Die letzten Rotschöpfe
Die jüdische Gemeinschaft Irlands wird immer kleiner
von Peter Bollag

Der 16. Juni ist für James Joyce-Fans ein großer Tag: "Bloom's Day". Die echten "Bloom's", die Jüdinnen und Juden der kleinen Gemeinde Irlands, sind im Gegensatz zur literarischen Figur nicht unsterblich.

Dublin, Clanbrassil-Street ist das einstige jüdische Viertel der irischen Hauptstadt, auch "Little Jerusalem" genannt. Hätte nicht auch das kleine aber feine jüdische Museum hier seinen Sitz, es gäbe kaum noch Zeichen einer jüdischen Präsenz. Das Museum hat kein geringerer als der damalige israelische Staatspräsident Chaim Herzog anläßlich seines Irlandbesuches 1985 eröffnete. Für Herzog, der in Belfast zur Welt kam, war dies quasi ein Heimspiel, denn der Sohn eine Rabbiners hatte seine spätere Jugend in eben diesem Viertel verbracht.

Zur Blütezeit der jüdischen Besiedlung der Grünen Insel um die Jahrhundertwende sah dieses Viertel so aus wie viele andere auf der Welt. Kleine Einfamilienhäuser, in denen jüdische Familien lebten, Metzgereien, Synagogen und Betstuben prägten das Straßenbild. Irgendwo in diesem Viertel, das dank schicker Umbauten mittlerweile als Wohnlage "in" ist, gibt es eine kleine, leicht zu übersehnde Erinnerungstafel an einen Mann, der nie gelebt hat, und dennoch weltberühmt ist. Die Rede ist von Leopold Bloom, der Hauptfigur in James Joyces Roman Ulysses. Joyce läßt seinen Bloom, nach halachischen Richtlinien wegen seiner nichtjüdischen Mutter gar kein Jude, am 16. Juni 1904 durch Dublin spazieren. Und konfrontiert ihn dort neben vielem anderem auch mit einem Antisemitismus katholischer Herkunft.

Die kleine jüdische Gemeinschaft im Jahre 2004 zählt den Judenhaß vermutlich nicht zu ihren größten Sorgen - auch wenn das jüdische Museum einige Beispiele dokumentiert. Assimilation und Abwanderung sind heute schon eher die Gefahren. Beides hat inzwischen dafür gesorgt, daß heute von den rund fünftausend Juden, die vor dem Ersten Weltkrieg auf der Grünen Insel lebten, nur noch knapp tausendzweihundert übriggeblieben sind. Sichtbares Zeichen dieser Entwicklung war die Schließung der prächtigen Synagoge am Dubliner Kanal. Heute beherbergt das ehemalige Gotteshaus Büros und - Ironie der Geschichte - flattert am Nebengebäude die Fahne der palästinensischen Vertretung.

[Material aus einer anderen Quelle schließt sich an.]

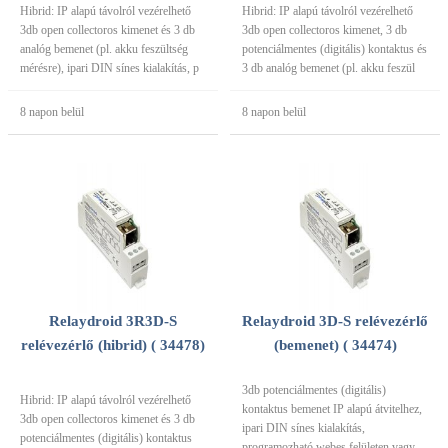
Hibrid: IP alapú távolról vezérelhető
Hibrid: IP alapú távolról vezérelhető
3db open collectoros kimenet és 3 db
3db open collectoros kimenet, 3 db
analóg bemenet (pl. akku feszültség
potenciálmentes (digitális) kontaktus és
mérésre), ipari DIN sínes kialakítás, p
3 db analóg bemenet (pl. akku feszül
8 napon belül
8 napon belül
Relaydroid 3R3D-S
Relaydroid 3D-S relévezérlő
relévezérlő (hibrid) ( 34478)
(bemenet) ( 34474)
3db potenciálmentes (digitális)
Hibrid: IP alapú távolról vezérelhető
kontaktus bemenet IP alapú átvitelhez,
3db open collectoros kimenet és 3 db
ipari DIN sínes kialakítás,
potenciálmentes (digitális) kontaktus
programozható webes felületen vagy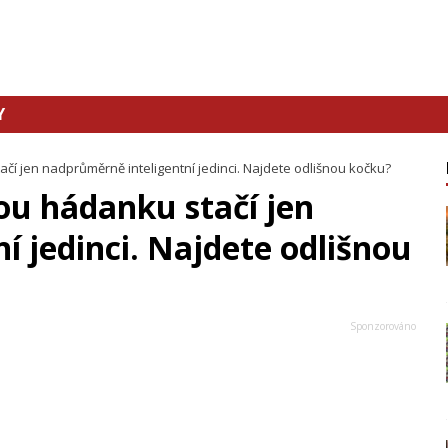
Y
čí jen nadprůměrně inteligentní jedinci. Najdete odlišnou kočku?
ou hádanku stačí jen
 jedinci. Najdete odlišnou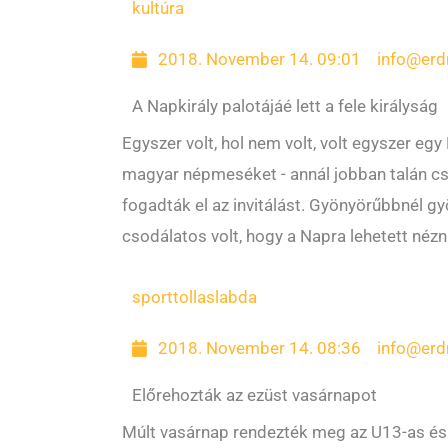
kultúra
2018. November 14. 09:01
info@erd
A Napkirály palotájáé lett a fele királyság
Egyszer volt, hol nem volt, volt egyszer eg
magyar népmeséket - annál jobban talán cs
fogadták el az invitálást. Gyönyörűbbnél g
csodálatos volt, hogy a Napra lehetett nézn
sport
tollaslabda
2018. November 14. 08:36
info@erd
Előrehozták az ezüst vasárnapot
Múlt vasárnap rendezték meg az U13-as és 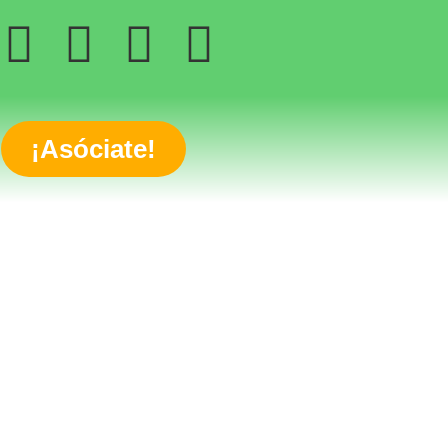
¡Asóciate!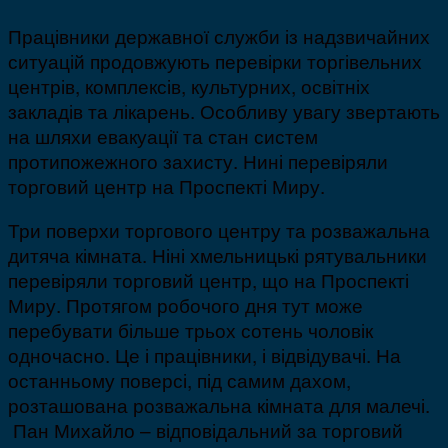
Працівники державної служби із надзвичайних
ситуацій продовжують перевірки торгівельних
центрів, комплексів, культурних, освітніх
закладів та лікарень. Особливу увагу звертають
на шляхи евакуації та стан систем
протипожежного захисту. Нині перевіряли
торговий центр на Проспекті Миру.
Три поверхи торгового центру та розважальна
дитяча кімната. Ніні хмельницькі рятувальники
перевіряли торговий центр, що на Проспекті
Миру. Протягом робочого дня тут може
перебувати більше трьох сотень чоловік
одночасно. Це і працівники, і відвідувачі. На
останньому поверсі, під самим дахом,
розташована розважальна кімната для малечі.
Пан Михайло – відповідальний за торговий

Das jüdische Dublin kann schon längst nicht mehr mit der nur eine halbe Flugstunde entfernten de facto-Nachbarstadt Manchester in England konkurrieren, wo man jüdische Iren häufiger antrifft als in Dublin und das sich immer mehr als jüdischer "Magnet" erweist.

Seit einigen Monaten ist allerdings auch wieder ein gewisser Optimismus der Verbliebenen zu spüren. Etwa bei Rechtsanwalt Carl Nelkin. Der Mitvierziger hat eine CD mit jiddischen und irischen Liedern aufgenommen und ist sich sicher, daß die höhere Lebensqualität und der steigende Lebensstandart in seiner Heimat auch Anreize sind, Jüdinnen und Juden aus anderen Staaten ins Land zu holen - und zwar nicht nur aus dem Osten des Kontinents. Nelkin ist nicht allein mit seiner Haltung. Auch der lubawitscher Rabbiner Zalman Lenter ist der Ansicht, Irland bleibe ein Punkt auf der jüdischen Weltkarte und entsprechend richtet er seine Tätigkeiten aus.

In jeden Fall ist die Existenz der jüdischen Gemeinschaft auf der Insel mehr als nur eine Fußnote der irischen Geschichte. Die wies zahlreiche jüdische Iren auf, die eben diese Geschichte schrieben: etwa die beiden (jüdischen) Bürgermeister von Dublin und Cork, Briscoe und Goldberg. Oder Minister Melvyn Taylor, der es sich zur Aufgaben gemacht hatte, im katholischen Irland die Ehescheidung zu legalisieren. Was ihm in einer denkwürdigen Volksabstimmung auch gelang, ohne daß antisemitische Zwischentöne zu hören gewesen wären.

Worüber sich vermutlich auch Leopold Bloom freuen würde - wenn er denn je gelebt hätte.